◆ **Document passage**
# Tibetan Mastiff



## siberian (Aug 23, 2011)

If anyone has had experience with this breed I would like to hear good, bad, any info on them. Thank you to anyone that can help from personal experiences.


----------



## RanchoMadonna (Feb 20, 2011)

You might want to check out the yahoo Working LGD group. there have been quite a few posts over the last few months that have discussed various members' experiences with them.


----------



## Grazer (Dec 23, 2011)

I've always been interested in the breed, but I've never actually owned one so I can only tell you what I've been told by people who have had the western bred TM.
From my understanding the TM from Tibetan/Chinese bloodlines are a little more challenging.

Nonetheless they are often described as loyal family protectors for experienced owners and if introduced at an early age they do make very good LGD's.
They do require a lot of socialization and a minimum of a 6ft fence. 
The TM is often stubborn, independent and will not always obey orders, but then again most LGD's are like that and for an experienced, patient owner who understands the pack hierarchy that shouldn't be much of a problem.
They require considerable attention from their family and an average amount of exercise.
But it's also important to mention that the Tibetan Mastiffs matures very slowly, it actually takes them 3 to 5 years to mature.

Also it's important to note that TM usually comes in 2 varieties: the mastiff-like Tsang-Khyi and the shepherd-like Do-Khyi.
Keep in mind that the heights and weights can quite differentiate between these 2 varieties and that most TM breeders in Europe and USA have the smaller mountain-type variety (Do-Khyi). So if possible visit the parents of your future puppy in person. 

Also although the TM is a very healthy breed and can often live up to 14 years of age, they can suffer from a few specific health issues: hip dysplasia, entropian, hypothyroidism, otitus and CDIN. I'm not sure about bloat though.

Like I said, I've never actually owned one so hopefully you'll find a (former) TM owner who can tell you more and advise you on a good breeder.
Good luck!


----------



## siberian (Aug 23, 2011)

Thanks for the replys. Tried the yahoo group, have a hard time following. Grazer, thank you (would try to spell immensly, but not sure how to spell it:smack) for the time you put in. Thats exactly what I have read. Also picking up that some folks have great sucess with them. Will keep searchg, and will let you know if anything interesting comes my way


----------



## Grazer (Dec 23, 2011)

You're very welcome and since English isn't my first language either, I often have problems with spelling as well lol
If it wasn't for mozilla firefox spell check add on I got, my spelling would be all over the place 

Keep us updated on this thread and I hope you'll find the TM puppy of your dreams!


----------



## Goatress (Feb 4, 2011)

siberian if you find good links to TM info please post up in the links section for the rest of us. I find them interesting too. Thanks.


----------



## Maura (Jun 6, 2004)

◆ **What the task asks**
Continue the Tibetan Mastiff forum thread from its last line. The records are separate material with no connection to the text.

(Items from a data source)
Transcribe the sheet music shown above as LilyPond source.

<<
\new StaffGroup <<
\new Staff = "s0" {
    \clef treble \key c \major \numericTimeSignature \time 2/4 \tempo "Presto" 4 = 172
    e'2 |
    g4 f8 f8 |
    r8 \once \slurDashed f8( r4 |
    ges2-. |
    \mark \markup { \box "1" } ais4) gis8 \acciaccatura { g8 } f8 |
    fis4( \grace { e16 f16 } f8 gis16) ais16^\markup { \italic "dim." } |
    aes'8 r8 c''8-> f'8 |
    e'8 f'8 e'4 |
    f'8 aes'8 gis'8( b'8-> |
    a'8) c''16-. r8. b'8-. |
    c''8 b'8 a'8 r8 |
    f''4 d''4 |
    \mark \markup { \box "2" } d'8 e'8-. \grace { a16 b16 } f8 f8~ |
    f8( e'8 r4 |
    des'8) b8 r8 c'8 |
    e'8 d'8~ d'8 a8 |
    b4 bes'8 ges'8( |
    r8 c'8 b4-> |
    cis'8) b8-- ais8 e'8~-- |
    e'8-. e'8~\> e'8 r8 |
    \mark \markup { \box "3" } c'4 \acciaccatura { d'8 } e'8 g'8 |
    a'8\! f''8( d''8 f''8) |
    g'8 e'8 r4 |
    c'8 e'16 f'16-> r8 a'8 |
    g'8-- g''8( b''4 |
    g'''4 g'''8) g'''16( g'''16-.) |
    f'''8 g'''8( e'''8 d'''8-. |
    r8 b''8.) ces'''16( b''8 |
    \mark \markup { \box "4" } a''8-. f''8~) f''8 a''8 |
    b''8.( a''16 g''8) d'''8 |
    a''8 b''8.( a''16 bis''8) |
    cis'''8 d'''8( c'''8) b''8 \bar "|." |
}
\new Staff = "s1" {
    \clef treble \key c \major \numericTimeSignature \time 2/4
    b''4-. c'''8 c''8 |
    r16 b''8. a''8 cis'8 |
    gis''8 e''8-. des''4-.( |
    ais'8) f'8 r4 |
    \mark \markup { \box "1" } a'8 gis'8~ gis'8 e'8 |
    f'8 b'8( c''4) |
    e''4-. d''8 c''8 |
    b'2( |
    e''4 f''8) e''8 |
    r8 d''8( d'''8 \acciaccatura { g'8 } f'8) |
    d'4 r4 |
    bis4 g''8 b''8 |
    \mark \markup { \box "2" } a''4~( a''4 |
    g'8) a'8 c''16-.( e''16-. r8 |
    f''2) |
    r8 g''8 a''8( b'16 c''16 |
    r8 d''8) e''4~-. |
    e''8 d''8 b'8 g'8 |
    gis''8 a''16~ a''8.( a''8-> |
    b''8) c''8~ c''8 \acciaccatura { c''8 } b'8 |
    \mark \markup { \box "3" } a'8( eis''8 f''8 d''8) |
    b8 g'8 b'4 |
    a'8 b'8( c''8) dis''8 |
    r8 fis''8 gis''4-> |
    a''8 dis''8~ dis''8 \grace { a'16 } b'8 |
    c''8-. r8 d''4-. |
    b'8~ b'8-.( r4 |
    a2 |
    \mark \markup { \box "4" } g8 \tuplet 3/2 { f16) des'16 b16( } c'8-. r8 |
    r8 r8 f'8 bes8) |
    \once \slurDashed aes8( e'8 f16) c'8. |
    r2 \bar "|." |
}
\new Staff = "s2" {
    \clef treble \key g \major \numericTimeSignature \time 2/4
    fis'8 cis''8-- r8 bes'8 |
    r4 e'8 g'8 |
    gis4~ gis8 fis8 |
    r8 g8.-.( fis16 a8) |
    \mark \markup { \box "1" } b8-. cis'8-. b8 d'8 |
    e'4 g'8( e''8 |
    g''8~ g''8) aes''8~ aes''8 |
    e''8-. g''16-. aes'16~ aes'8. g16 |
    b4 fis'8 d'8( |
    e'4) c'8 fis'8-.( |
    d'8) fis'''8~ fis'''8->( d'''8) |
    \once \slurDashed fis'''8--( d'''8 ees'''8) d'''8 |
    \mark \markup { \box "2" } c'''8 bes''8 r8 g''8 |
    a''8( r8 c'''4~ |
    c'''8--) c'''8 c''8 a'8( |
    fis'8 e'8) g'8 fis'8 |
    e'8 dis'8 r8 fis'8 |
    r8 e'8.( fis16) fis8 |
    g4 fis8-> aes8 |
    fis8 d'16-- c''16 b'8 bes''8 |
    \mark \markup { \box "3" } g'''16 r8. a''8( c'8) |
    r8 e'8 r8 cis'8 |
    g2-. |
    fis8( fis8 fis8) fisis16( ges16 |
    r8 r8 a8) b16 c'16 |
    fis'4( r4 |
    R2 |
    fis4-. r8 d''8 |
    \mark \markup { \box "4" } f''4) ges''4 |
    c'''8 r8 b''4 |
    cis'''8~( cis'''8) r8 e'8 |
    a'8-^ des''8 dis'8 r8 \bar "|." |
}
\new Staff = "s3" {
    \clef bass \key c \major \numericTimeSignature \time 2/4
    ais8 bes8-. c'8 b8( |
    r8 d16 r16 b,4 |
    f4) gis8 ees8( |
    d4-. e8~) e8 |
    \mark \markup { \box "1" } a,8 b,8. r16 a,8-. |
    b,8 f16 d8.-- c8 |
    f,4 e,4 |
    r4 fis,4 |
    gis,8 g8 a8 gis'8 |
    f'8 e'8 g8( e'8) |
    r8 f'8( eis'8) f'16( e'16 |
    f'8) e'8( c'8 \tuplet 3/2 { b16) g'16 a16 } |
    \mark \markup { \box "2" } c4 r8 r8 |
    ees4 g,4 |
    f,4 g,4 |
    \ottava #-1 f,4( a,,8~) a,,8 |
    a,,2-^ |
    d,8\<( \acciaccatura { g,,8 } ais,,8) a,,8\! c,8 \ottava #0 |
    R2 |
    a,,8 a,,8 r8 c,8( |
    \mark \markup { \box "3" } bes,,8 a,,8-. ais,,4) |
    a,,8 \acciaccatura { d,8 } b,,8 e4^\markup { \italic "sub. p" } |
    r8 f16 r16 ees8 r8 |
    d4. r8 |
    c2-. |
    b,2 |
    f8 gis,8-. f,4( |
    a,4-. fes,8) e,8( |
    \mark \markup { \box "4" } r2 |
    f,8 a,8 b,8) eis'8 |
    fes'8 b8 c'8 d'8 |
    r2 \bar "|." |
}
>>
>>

◆ **Reply to the task**
On another note: some people have tried supplementing their puppy's diet with vitamin C and this appears to keep them from getting hip dysplasia. This is assuming the puppies are from a well cared for litter.


----------



## BarbadosSheep (Jun 27, 2011)

There was a news program on TV a year or so about this breed and it's popularity among he Chinese as a status symbol. They are selling for insane amounts of money (over $200,000 US) and apparently the Chinese are having trouble keeping them alive. The report did not say why, other than it looked like the dogs were having a hard time adapting to suburban and city life. I suspect that since they were selling for for crazy amounts that little care was paid to genetics or inbreeding. I'll look and see if I can find a link to that video....it was interesting and very sad at the same time.


----------



## Grazer (Dec 23, 2011)

Yes because owning a Tibetan Mastiff is a status symbol in China, some of them ended being sold for up to 1,5 mil dollars over there.
But not all TM are that expensive in China, just certain lineages from Tibet.

The problem is that these dogs are often sold when they are already mature dogs who have lived for the most part in the country, already settled in their behavior etc.
So naturally they are going to have very, very difficult time adapting to the city life in China.
And from what I understand having pedigree's for dogs is still a very new thing in China, so a lot of TM's sold for that much money could possibly be inbred.


----------



## TedH71 (Jan 19, 2003)

I've always liked the breed...just not seen one in person or have actual experience though.


----------



## JasoninMN (Feb 24, 2006)

Here is a youtube video of a mongol bankar which is probably closer to a real Tibetan mastiff then the stuff china is breeding. China is taking anything that looks TM and breeding it. They import a lot of dogs from the U.S too. They want the super hairy dog that's often pictured. I wish I could understand the language in this film.

[ame="http://www.youtube.com/watch?v=-bwrDvLMFag"]http://www.youtube.com/watch?v=-bwrDvLMFag[/ame]


----------



## Grazer (Dec 23, 2011)

Thanks for the link Jason. That's sadly what happens to every breed that becomes popular over night (over-breeding, inbreeding, selling it to whoever for money etc).
And for as long as we'll keep having unethical breeders all over the world, it will never end..


----------



## Haven (Aug 16, 2010)

JasoninMN said:


> Here is a youtube video of a mongol bankar which is probably closer to a real Tibetan mastiff then the stuff china is breeding. China is taking anything that looks TM and breeding it. They import a lot of dogs for the U.S too. They want the super hairy dog that's often pictured. I wish I could understand the language in this film.
> 
> http://www.youtube.com/watch?v=-bwrDvLMFag


Great vid, thanks. Those are some really docile horses being ridden while a 100+ lb dog latches onto it's tail, lol.


----------



## siberian (Aug 23, 2011)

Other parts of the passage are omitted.